Der Rechtspfleger hat die beantragte Feststellung abgelehnt und der hiergegen seitens der Antragstellerin gerichteten sofortigen Beschwerde nicht abgeholfen. Er hat die Sache dem Senat zur Entscheidung vorgelegt.

Das zu Grunde liegende Hauptsacheverfahren ist inzwischen abgeschlossen. Das Landgericht hat den Streitwert auf 13.600 EUR festgesetzt.

II.

Die sofortige Beschwerde der Antragstellerin ist gemäß § 11 Abs. 2 S. 3 RVG, 104 Abs. 3 S. 1 ZPO, 11 Abs. 1 RPflG statthaft und auch ansonsten unbedenklich zulässig. Sie hat auch in der Sache selbst vollen Erfolg. Die Auffassung des Rechtspflegers ist rechtsirrig.

1. Entgegen der von ihm vertretenen Ansicht beschränkt sich der Anwendungsbereich des § 11 RVG nicht darauf, dass der Rechtsanwalt die Kostenfestsetzung gegen die (einstmals) von ihm vertretene Partei betreiben kann. Vielmehr steht auch dieser der Weg über § 11 RVG offen, den Vergütungsanspruch des Rechtsanwaltes bzw. dessen Honorarrechnung in einer schnellen und kostengünstigen Weise überprüfen zu lassen. Dabei ist der Antrag auf Feststellung dahingehend zu richten, dass dem Rechtsanwalt die von ihm berechnete Vergütung ganz oder teilweise nicht zusteht (OLG Nürnberg JurBüro 2006, 257; LAG Nürnberg JurBüro 1996, 263; Senat, Beschluss vom 30.12.1983 - 17 W 440/83 - = JurBüro 1984, 1356; Müller-Rabe, in: Gerold/Schmidt u.a., RVG, 21. Auf., § 11 Rnr. 260; Mayer, in: Mayer/Kroiß, RVG, 5. Aufl., § 11 Rnr. 58 f; Hansens/Braun/Schneider, Praxis des Vergütungsrechts, 2. Aufl., T 4 Rnr. 153; N. Schneider, in: Schneider/Wolf, RVG, 7. Aufl., § 11 Rnr. 169 ff; Hartung/Schons/Enders, RVG, 2. Aufl., § 11 Rnr. 39ff; Bischof/Jungbauer/Bräuer/Curkovic/Mathias/Uher, RVG, 4. Aufl., § 11 Rnr. 4, 8).

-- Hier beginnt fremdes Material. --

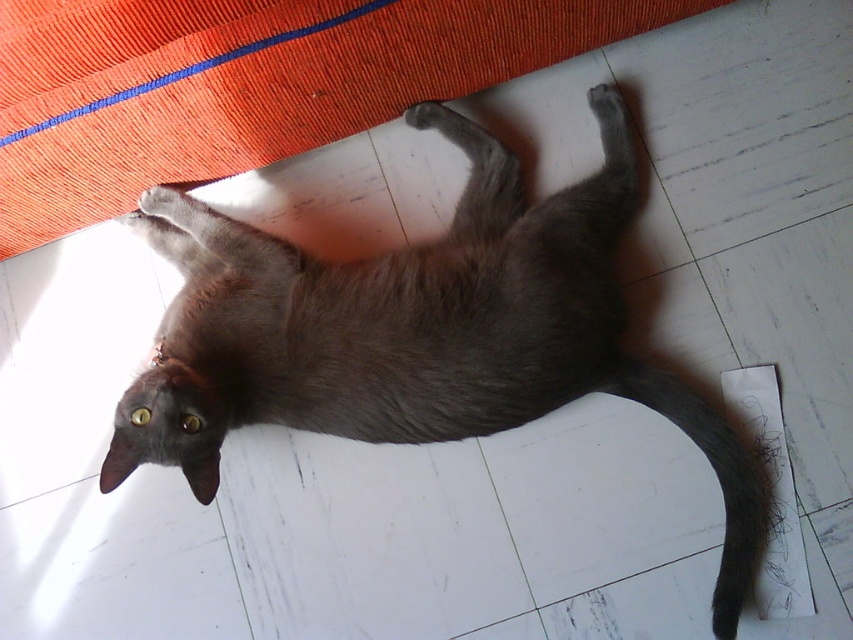
Based on the scene description, where is the gray fur cat at center located in terms of coordinates?

The gray fur cat at center is located at coordinates approximately 0.520 in the x axis and 0.491 in the y axis.

You are a photographer trying to capture the gray fur cat at center and the gray fur tail at lower right in a single shot. Since the camera can only focus on one subject at a time, which subject should you focus on to ensure the other remains in the background?

The gray fur cat at center is positioned over gray fur tail at lower right, so focusing on the gray fur cat at center will keep the gray fur tail at lower right in the background.

You are a photographer trying to capture the gray fur cat at center and the gray fur tail at lower right in a single frame. Which one should you focus on to ensure the cat is the main subject?

You should focus on the gray fur cat at center because it is bigger than the gray fur tail at lower right, making it the main subject.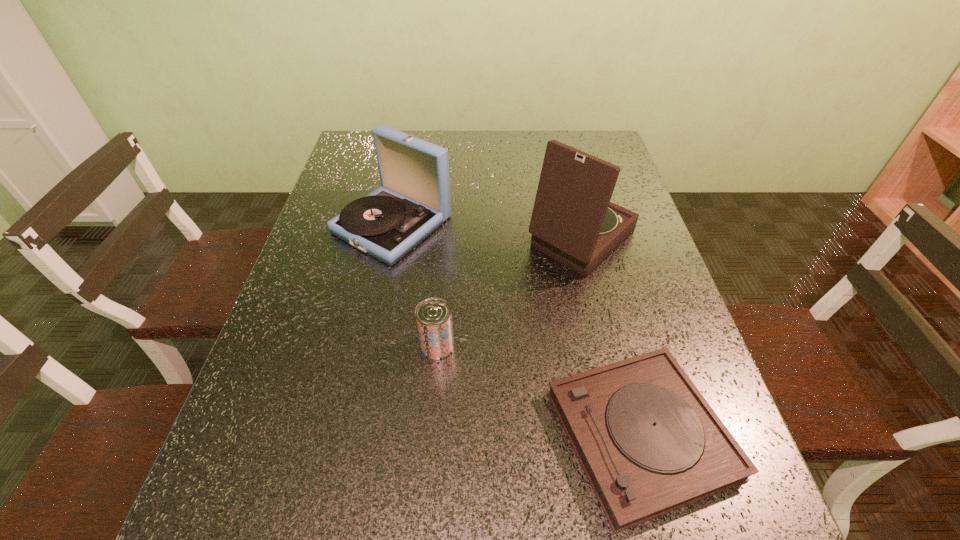
The width and height of the screenshot is (960, 540). In order to click on the tallest object in this screenshot , I will do pyautogui.click(x=573, y=221).

This screenshot has width=960, height=540. In order to click on the second shortest phonograph record in this screenshot , I will do `click(414, 200)`.

At what (x,y) coordinates should I click in order to perform the action: click on the third shortest object. Please return your answer as a coordinate pair (x, y). The width and height of the screenshot is (960, 540). Looking at the image, I should click on (414, 200).

Where is `the third tallest object`? the third tallest object is located at coordinates (433, 316).

Find the location of a particular element. the shortest phonograph record is located at coordinates (649, 443).

What are the coordinates of `the nearest phonograph record` in the screenshot? It's located at (649, 443).

Locate an element on the screen. The width and height of the screenshot is (960, 540). free space located on the left of the tallest object is located at coordinates (490, 239).

What are the coordinates of `vacant space located 0.170m on the back of the second tallest object` in the screenshot? It's located at (407, 159).

Find the location of `vacant space situated 0.380m on the right of the third tallest object`. vacant space situated 0.380m on the right of the third tallest object is located at coordinates coord(642,345).

At what (x,y) coordinates should I click in order to perform the action: click on free point located 0.330m on the back of the shortest object. Please return your answer as a coordinate pair (x, y). Looking at the image, I should click on (591, 247).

2. Jedenfalls nachdem das Landgericht im Urteil vom 31.März.2015 den Streitwert auf 13.600 EUR festgesetzt hat, haben die Antragsgegner bei der Berechnung ihrer Honoraransprüche diesen Wert zu Grunde zu legen. Zu der Behauptung der Antragstellerin, die Antragsgegner hätten keine anwaltliche Tätigkeit entfaltet, durch die eine Terminsgebühr entstanden sein könnte, haben diese nicht erwidert. Der Vortrag der Antragstellerin ist damit als unstreitig zu behandeln.

3. Die Kostenentscheidung beruht auf § 11 Abs. 2 S. 4, 6 RVG.